A l’ouverture des travaux, le ministre de la Culture et du Tourisme, M. Kossi Gnényo Lamadokou, s’est réjoui de la tenue de cet atelier qui est en parfaite adéquation avec la politique culturelle du Togo, adoptée le 30 mars 2011 et, dont l’objectif général est d’asseoir les bases du développement culturel et artistique de notre pays, afin de l’orienter de manière à maximiser durablement son impact sur une vaste gamme d’objectifs de développement.
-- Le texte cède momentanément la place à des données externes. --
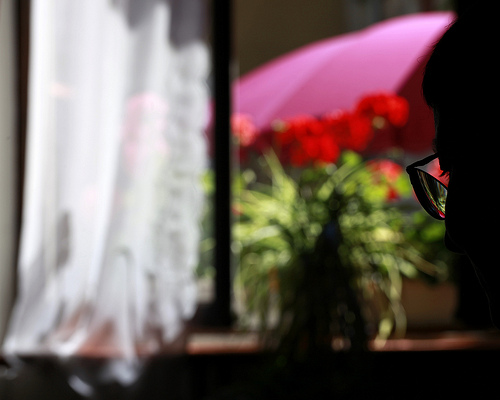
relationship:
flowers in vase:
[233, 89, 451, 363] [235, 236, 282, 328]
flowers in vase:
[233, 89, 451, 363] [265, 262, 457, 334]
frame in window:
[204, 2, 243, 331] [18, 2, 226, 325]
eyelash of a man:
[437, 163, 445, 178] [417, 5, 499, 332]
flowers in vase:
[233, 89, 451, 363] [225, 242, 285, 332]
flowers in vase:
[233, 89, 451, 363] [256, 247, 382, 399]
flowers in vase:
[233, 89, 451, 363] [351, 246, 411, 337]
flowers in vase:
[233, 89, 451, 363] [284, 224, 366, 363]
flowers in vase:
[233, 89, 451, 363] [264, 168, 390, 370]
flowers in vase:
[239, 87, 409, 301] [288, 185, 364, 374]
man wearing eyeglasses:
[406, 5, 499, 331] [408, 153, 457, 219]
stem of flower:
[343, 176, 383, 267] [336, 90, 419, 339]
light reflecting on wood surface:
[173, 325, 477, 352] [171, 338, 472, 353]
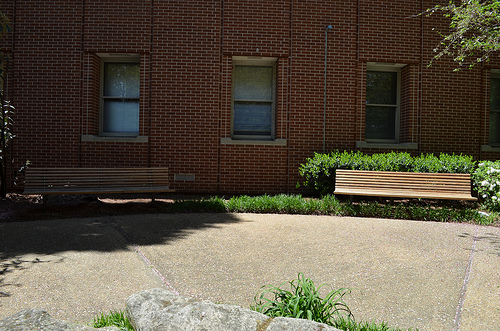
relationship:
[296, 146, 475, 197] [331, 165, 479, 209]
bushes behind bench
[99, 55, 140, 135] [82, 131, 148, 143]
window has window sill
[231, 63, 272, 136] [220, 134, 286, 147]
window has window sill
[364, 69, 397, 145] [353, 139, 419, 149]
window has window sill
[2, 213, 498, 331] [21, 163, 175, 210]
walkway in front of bench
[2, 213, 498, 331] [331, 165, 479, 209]
walkway in front of bench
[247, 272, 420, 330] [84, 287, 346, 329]
grass next to rock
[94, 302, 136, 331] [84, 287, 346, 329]
grass between rock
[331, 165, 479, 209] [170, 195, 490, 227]
bench behind grass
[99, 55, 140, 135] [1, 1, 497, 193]
window part of building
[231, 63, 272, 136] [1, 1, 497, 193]
window part of building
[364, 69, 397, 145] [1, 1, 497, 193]
window part of building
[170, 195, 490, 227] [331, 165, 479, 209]
grass underneath bench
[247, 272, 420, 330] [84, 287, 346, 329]
grass surrounding rock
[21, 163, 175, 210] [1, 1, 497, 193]
bench in front of building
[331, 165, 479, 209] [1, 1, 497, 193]
bench in front of building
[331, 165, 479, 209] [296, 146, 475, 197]
bench in front of bushes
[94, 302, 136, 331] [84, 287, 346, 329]
grass in between rock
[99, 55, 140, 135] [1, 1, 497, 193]
window on side of building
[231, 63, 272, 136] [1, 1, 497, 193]
window on side of building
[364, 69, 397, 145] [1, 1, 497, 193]
window on side of building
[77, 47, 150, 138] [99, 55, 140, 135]
brick around window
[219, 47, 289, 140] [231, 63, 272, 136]
brick around window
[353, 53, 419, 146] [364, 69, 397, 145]
brick around window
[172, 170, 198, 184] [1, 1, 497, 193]
vent on side of building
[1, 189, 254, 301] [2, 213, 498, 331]
shadow cast on walkway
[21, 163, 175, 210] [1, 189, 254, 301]
bench hidden in shadow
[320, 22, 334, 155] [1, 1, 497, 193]
conduit attached to building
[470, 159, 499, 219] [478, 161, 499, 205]
shrub with flowers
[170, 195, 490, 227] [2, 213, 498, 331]
grass beside walkway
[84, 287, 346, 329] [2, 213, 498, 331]
rock next to walkway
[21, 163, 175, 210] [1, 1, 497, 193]
bench outside of building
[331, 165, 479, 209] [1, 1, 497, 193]
bench outside of building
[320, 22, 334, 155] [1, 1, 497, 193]
conduit on side of building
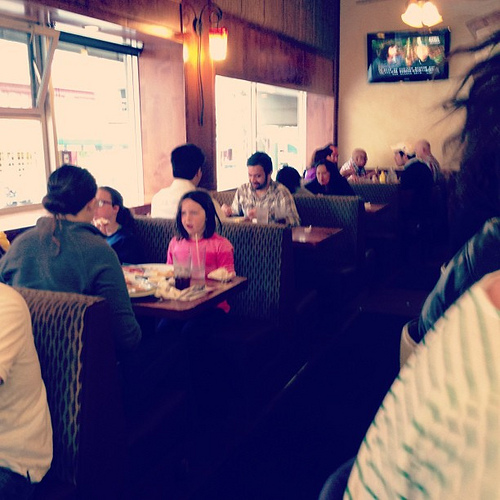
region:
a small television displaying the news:
[366, 29, 449, 81]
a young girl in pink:
[161, 187, 239, 279]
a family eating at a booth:
[1, 168, 288, 352]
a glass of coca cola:
[171, 253, 191, 290]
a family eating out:
[310, 132, 436, 201]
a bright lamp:
[190, 6, 229, 128]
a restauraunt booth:
[0, 258, 119, 499]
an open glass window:
[0, 15, 171, 227]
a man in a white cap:
[390, 144, 430, 239]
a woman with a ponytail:
[5, 160, 132, 352]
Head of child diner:
[176, 189, 217, 238]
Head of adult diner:
[40, 160, 100, 222]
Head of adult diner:
[169, 143, 206, 187]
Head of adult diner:
[244, 151, 274, 193]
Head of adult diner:
[311, 160, 338, 186]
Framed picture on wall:
[361, 24, 456, 89]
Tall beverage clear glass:
[171, 253, 193, 290]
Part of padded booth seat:
[237, 231, 282, 278]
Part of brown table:
[310, 231, 327, 241]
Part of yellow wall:
[374, 99, 421, 124]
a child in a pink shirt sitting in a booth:
[161, 178, 246, 365]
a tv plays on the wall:
[357, 20, 474, 155]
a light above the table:
[191, 15, 273, 82]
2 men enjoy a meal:
[158, 123, 353, 250]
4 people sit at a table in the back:
[310, 127, 465, 217]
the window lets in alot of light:
[6, 60, 142, 210]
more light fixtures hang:
[383, 1, 451, 34]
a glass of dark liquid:
[163, 262, 215, 301]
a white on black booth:
[23, 285, 130, 465]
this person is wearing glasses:
[86, 166, 151, 261]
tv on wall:
[366, 28, 451, 80]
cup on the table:
[173, 248, 192, 285]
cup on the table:
[193, 245, 206, 285]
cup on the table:
[254, 198, 271, 223]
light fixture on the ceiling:
[392, 0, 448, 28]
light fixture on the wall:
[188, 7, 233, 114]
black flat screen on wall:
[365, 32, 448, 82]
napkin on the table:
[163, 280, 180, 300]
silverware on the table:
[175, 275, 200, 302]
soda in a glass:
[174, 253, 187, 286]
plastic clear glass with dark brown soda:
[173, 253, 190, 288]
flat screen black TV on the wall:
[366, 28, 448, 82]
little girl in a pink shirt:
[166, 189, 236, 311]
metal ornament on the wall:
[178, 2, 223, 125]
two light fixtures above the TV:
[399, 2, 441, 28]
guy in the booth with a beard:
[223, 152, 297, 225]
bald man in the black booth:
[340, 148, 368, 176]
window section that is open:
[1, 17, 60, 114]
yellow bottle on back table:
[378, 170, 386, 182]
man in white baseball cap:
[391, 140, 432, 187]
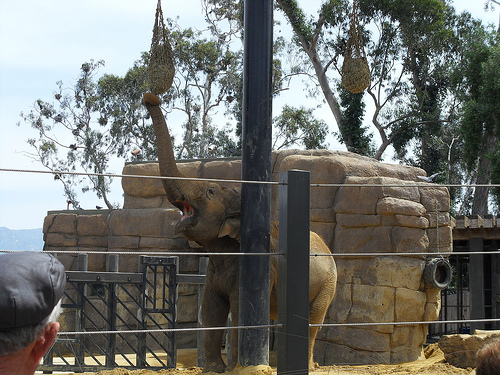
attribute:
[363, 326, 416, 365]
hay — sack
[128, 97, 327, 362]
elephant — adult, standing, dirty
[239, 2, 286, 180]
pole — brown, black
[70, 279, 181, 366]
bars — metal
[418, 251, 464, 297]
tire — black, hanging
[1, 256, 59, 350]
hat — leather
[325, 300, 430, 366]
rock — formation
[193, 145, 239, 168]
roofing — wood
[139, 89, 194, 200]
trunk — upwards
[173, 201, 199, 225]
mouth — open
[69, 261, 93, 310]
gate — iron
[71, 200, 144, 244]
boulders — stone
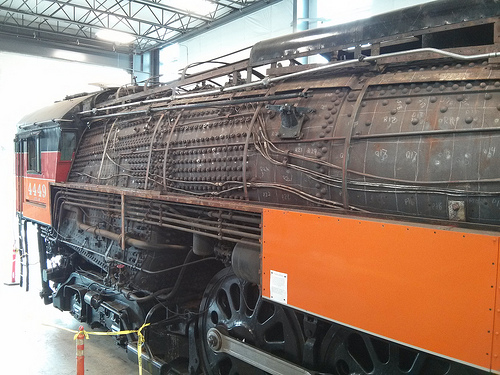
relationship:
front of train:
[14, 82, 157, 228] [2, 0, 497, 373]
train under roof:
[2, 0, 497, 373] [1, 3, 282, 68]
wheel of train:
[197, 274, 312, 371] [2, 0, 497, 373]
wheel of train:
[322, 315, 486, 375] [2, 0, 497, 373]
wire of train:
[105, 150, 371, 214] [2, 0, 497, 373]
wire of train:
[101, 117, 374, 214] [2, 0, 497, 373]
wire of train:
[64, 170, 368, 216] [2, 0, 497, 373]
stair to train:
[15, 211, 32, 300] [2, 0, 497, 373]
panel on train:
[256, 207, 499, 372] [2, 0, 497, 373]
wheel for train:
[197, 274, 312, 371] [2, 0, 497, 373]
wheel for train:
[322, 315, 486, 375] [2, 0, 497, 373]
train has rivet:
[2, 0, 497, 373] [180, 110, 189, 123]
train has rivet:
[2, 0, 497, 373] [189, 121, 201, 132]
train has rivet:
[2, 0, 497, 373] [201, 138, 209, 144]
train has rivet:
[2, 0, 497, 373] [217, 158, 225, 165]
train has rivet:
[2, 0, 497, 373] [229, 173, 242, 182]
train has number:
[2, 0, 497, 373] [20, 181, 55, 201]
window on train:
[27, 139, 36, 174] [2, 0, 497, 373]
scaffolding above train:
[0, 3, 317, 66] [2, 0, 497, 373]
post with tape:
[73, 324, 88, 374] [13, 248, 152, 375]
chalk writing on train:
[376, 95, 460, 164] [2, 0, 497, 373]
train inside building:
[2, 0, 497, 373] [1, 0, 441, 374]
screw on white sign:
[268, 271, 275, 275] [266, 270, 287, 305]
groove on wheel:
[224, 277, 242, 315] [196, 263, 312, 369]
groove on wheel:
[238, 280, 261, 320] [196, 263, 312, 369]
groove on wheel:
[260, 318, 291, 345] [196, 263, 312, 369]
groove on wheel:
[254, 295, 281, 323] [196, 263, 312, 369]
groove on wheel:
[206, 307, 223, 325] [196, 263, 312, 369]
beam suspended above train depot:
[52, 0, 182, 38] [13, 4, 496, 364]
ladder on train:
[18, 216, 28, 291] [2, 0, 497, 373]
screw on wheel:
[204, 333, 218, 349] [197, 274, 312, 371]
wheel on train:
[197, 274, 312, 371] [9, 71, 499, 367]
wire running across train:
[105, 150, 371, 214] [2, 0, 497, 373]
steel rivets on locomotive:
[75, 115, 264, 185] [14, 0, 498, 372]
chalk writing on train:
[363, 95, 458, 177] [2, 0, 497, 373]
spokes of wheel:
[216, 287, 274, 335] [197, 274, 312, 371]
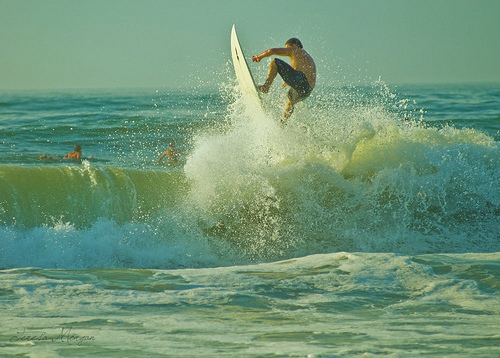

Le coordonnateur du CELHTO, chef de mission de l’Union Africaine au Niger, M. Komi N’kégbé Fogâ Tublu, pour sa part, a laissé entendre que l’avenir des sources orales en tant que matériau de reconstitution du passé et de la culture africaine est certes remis en cause, mais les moyens pour y remédier existent. C’est pour cette raison, que le CELHTO a initié cet atelier de formation pour donner aux jeunes chercheurs africains les moyens de se former, ainsi que les outils pour y parvenir de manière idoine. Selon lui, le CELHTO est un bureau spécialisé de la Commission de l’UA depuis 1968 qui a, entre autres, pour mission de contribuer au rayonnement des cultures africaines par la valorisation des traditions orales et de travailler à la reconstitution de la mémoire et de la conscience historique de l’Afrique et de sa diaspora. C’est dans la logique de ses attributions et dans le cadre de son programme « collecte, sauvegarde, numérisation et diffusion des traditions orales africaines » qu’il conduit cette formation à l’intention des pays sus-cités.